START Text block

WCM Fields Notes is a regular column written in collaboration with Jon Marks (@McBoof), head of development at LBi. This first issue looks at evolving standards in the content management space and how they might influence you when selecting and implementing a web content management system.

The web is humming with talk of standards at the moment -- due mainly to the fact that the Content Management Interoperability Standard (CMIS) version 1.0 is nearing its final state and open for public review.

To celebrate this, I recently drew a picture:

2009-12-JMarks-JCRCMISOverview_v1-4.jpg

CMIS, JCR and OSGi for Idiots by Jon Marks (full version here)

Now while this picture is undoubtedly the best thing you've ever seen, it may very well make zero sense to you. To address that problem, in this article I shed some light on what the JCR, CMIS and OSGi standards are, and why you should care about them.

Java Content Repository (JCR) Alive and Well

Unlike standards such as WebDAV and the other JCR (the Johnson County Republicans), the Java Content Repository is still in active development.

For the purposes of this article, let's define the JCR as an infrastructure specification for interacting with general purpose content repositories using a Java API. If JCR is a new topic for you, I strongly recommend having a look at JCR In 15 Minutes by Bertrand Delacretaz.

For the rest of us, let's remember that a content repository is a multi-purpose service that combines the best of relational databases and file systems, with a number of useful facilities like versioning and observation. The following diagram -- presented by David Nuescheler (@davidnuescheler), JCR Spec Lead,Official JCR/CMIS Liaison and CTO of Day Software, at the recent JBoye conference in Aarhus -- provides us with a quick reference for typical content repository services.

2009-12-JCR-Slide-01.jpg

Content Repository Concepts by David Nuescheler

The Java Content Repository specification has evolved over a number of years and with the participation of many different software organizations. Three months ago we saw the final release of version 2.0 of the spec. The two versions of the Java Content Repository -- JCR 1.0 and JCR 2.0 -- are defined by two Java Specification Requests, JSR-170 and JSR-283 respectively.

The following diagram provides a high level view of JCR and the domains of v1.0 versus the v2.0 specification.

2009-12-JMarks-JCR.jpg

JCR from 10,000 Feet -- v1.0 versus v2.0

The v2.0 iteration deprecated XPath support and introduced a number of new features, with my personal favorite being Shareable Nodes. The Shareable Nodes feature gives you the ability to implement a content graph, not just a tree. In other words, with v2.0 a content item in the repository can have more than one parent.

Does JCR Need to be in Your RFP?

In the field, I still see the JCR specs mentioned in many content management RFPs. Then again, we know that buzzwords are often included in CMS RFPs just for the sake of it. To this point Matt Hamilton (@HammerToe), Technical Director of Netsight, tweeted this recently:

Got govt tender doc mandating JCR-* standards, which effectively mandates Java. Can a govt body legally mandate a technology in a tender?

END Text block
START Excerpted data

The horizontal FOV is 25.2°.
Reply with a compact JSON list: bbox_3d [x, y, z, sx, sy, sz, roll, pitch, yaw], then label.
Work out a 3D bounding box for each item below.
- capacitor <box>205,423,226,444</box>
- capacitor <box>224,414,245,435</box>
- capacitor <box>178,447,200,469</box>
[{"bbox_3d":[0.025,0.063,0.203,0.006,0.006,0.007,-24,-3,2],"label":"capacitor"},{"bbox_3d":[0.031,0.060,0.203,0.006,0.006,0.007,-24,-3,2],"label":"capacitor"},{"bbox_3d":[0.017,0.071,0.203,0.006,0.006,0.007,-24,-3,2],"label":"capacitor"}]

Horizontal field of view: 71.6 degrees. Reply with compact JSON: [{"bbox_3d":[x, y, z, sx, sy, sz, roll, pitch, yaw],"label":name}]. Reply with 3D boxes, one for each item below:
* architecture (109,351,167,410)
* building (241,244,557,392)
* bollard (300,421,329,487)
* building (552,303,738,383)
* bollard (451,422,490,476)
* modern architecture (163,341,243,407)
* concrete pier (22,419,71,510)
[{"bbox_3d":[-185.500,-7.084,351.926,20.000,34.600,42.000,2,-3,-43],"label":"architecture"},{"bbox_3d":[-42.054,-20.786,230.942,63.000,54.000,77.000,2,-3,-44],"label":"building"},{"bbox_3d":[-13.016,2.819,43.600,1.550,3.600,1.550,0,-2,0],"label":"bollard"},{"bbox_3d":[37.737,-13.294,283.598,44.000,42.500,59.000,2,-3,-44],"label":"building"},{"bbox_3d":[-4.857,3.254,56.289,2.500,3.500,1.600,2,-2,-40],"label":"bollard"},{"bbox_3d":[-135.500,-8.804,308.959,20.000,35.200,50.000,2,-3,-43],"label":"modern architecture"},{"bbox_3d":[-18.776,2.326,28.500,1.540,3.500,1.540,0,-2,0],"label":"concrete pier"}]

END Excerpted data
START Excerpted data

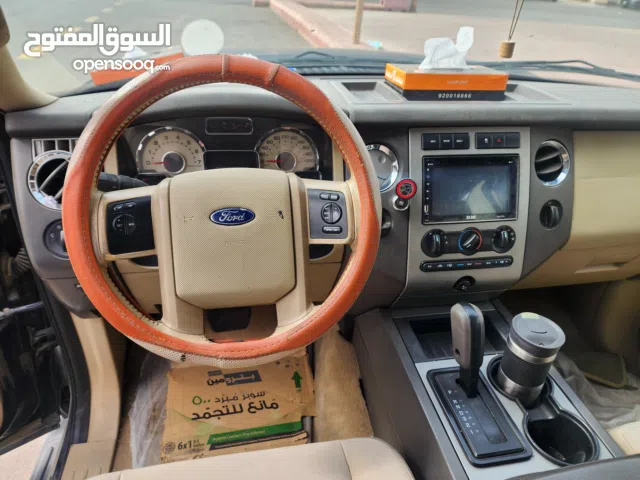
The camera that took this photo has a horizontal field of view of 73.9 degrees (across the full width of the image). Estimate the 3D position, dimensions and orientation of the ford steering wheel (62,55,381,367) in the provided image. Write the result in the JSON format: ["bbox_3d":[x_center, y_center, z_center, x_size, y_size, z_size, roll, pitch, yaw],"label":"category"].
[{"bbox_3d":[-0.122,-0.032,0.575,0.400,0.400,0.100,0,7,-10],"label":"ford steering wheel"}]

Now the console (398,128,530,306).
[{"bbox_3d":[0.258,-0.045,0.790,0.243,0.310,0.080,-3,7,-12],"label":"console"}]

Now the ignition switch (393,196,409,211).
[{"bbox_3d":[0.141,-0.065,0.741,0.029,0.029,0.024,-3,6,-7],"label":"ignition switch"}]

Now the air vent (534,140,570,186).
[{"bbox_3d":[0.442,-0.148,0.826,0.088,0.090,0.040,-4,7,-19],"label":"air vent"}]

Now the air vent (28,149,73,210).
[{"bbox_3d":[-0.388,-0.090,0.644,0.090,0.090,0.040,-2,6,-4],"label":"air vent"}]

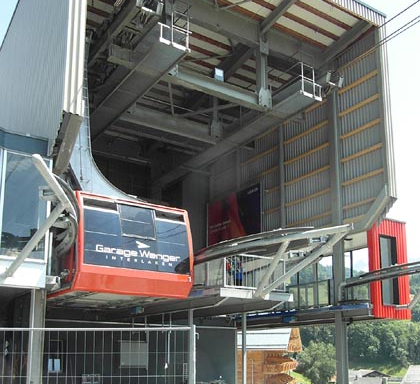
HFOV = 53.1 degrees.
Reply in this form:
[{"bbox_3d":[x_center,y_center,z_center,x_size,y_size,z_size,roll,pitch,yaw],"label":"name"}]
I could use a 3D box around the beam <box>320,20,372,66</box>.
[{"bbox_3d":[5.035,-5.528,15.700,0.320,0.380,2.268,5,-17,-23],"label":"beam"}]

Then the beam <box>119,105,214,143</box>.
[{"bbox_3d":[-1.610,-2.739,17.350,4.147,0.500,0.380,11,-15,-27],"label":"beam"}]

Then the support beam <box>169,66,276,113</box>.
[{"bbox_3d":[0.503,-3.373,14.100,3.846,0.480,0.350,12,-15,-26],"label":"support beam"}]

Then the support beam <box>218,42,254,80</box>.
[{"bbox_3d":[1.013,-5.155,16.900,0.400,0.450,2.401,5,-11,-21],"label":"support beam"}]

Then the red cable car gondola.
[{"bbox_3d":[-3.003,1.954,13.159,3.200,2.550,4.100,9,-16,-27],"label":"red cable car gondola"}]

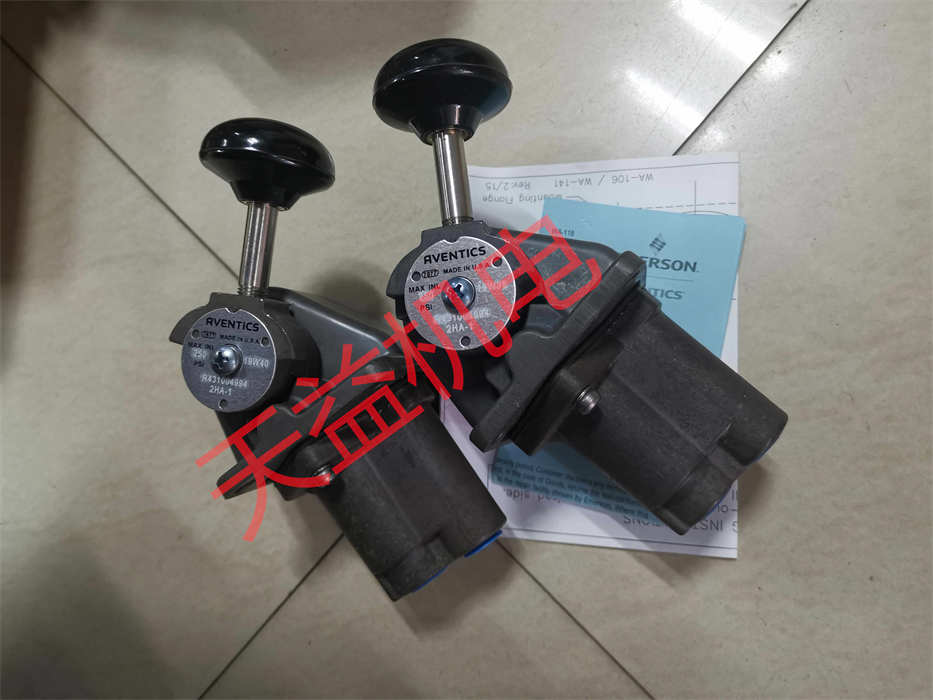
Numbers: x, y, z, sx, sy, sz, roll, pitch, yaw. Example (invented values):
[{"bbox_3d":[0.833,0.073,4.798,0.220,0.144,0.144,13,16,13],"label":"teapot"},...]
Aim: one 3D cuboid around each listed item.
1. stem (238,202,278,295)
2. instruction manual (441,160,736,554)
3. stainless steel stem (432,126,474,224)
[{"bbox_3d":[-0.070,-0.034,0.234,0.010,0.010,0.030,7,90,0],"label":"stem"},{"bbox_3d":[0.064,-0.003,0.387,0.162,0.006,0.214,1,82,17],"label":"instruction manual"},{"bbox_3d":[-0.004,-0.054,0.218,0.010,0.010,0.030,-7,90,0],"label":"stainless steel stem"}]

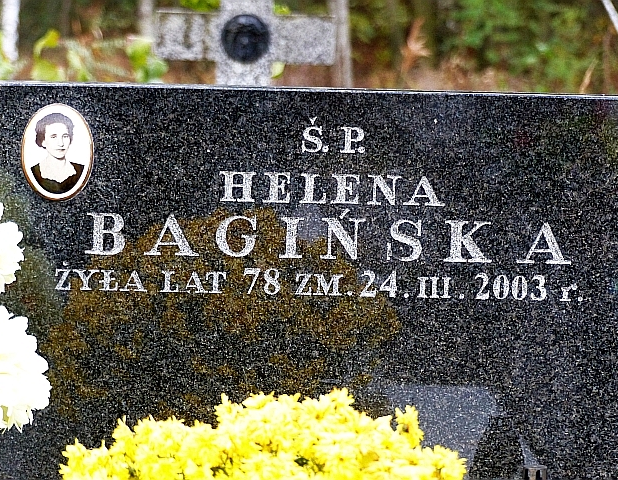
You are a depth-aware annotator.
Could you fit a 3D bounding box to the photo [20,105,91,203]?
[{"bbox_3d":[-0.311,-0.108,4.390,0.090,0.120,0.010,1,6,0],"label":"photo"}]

END Excerpted data
START Excerpted data

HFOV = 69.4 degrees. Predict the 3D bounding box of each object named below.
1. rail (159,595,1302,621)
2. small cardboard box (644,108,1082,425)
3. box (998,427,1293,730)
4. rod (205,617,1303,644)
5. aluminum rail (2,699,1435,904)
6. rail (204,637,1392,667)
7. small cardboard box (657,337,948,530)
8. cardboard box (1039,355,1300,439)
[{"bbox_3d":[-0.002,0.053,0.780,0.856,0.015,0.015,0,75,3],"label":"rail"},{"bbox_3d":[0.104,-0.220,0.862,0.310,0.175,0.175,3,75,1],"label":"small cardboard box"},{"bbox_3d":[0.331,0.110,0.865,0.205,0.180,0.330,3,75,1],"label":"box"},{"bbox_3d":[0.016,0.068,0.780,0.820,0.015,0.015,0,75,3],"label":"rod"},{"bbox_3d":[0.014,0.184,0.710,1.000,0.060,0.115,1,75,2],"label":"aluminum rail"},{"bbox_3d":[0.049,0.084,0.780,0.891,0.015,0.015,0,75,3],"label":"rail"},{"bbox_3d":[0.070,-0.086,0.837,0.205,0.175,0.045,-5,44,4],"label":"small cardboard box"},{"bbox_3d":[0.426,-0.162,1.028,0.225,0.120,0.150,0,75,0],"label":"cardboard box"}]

END Excerpted data

:: Task objective ::
Write out the passage of the article on content management standards from "WCM Fields Notes" to "content management system.", word for word. The items that come after the article on content management standards are from a separate source.

:: Reply to the exercise ::
WCM Fields Notes is a regular column written in collaboration with Jon Marks (@McBoof), head of development at LBi. This first issue looks at evolving standards in the content management space and how they might influence you when selecting and implementing a web content management system.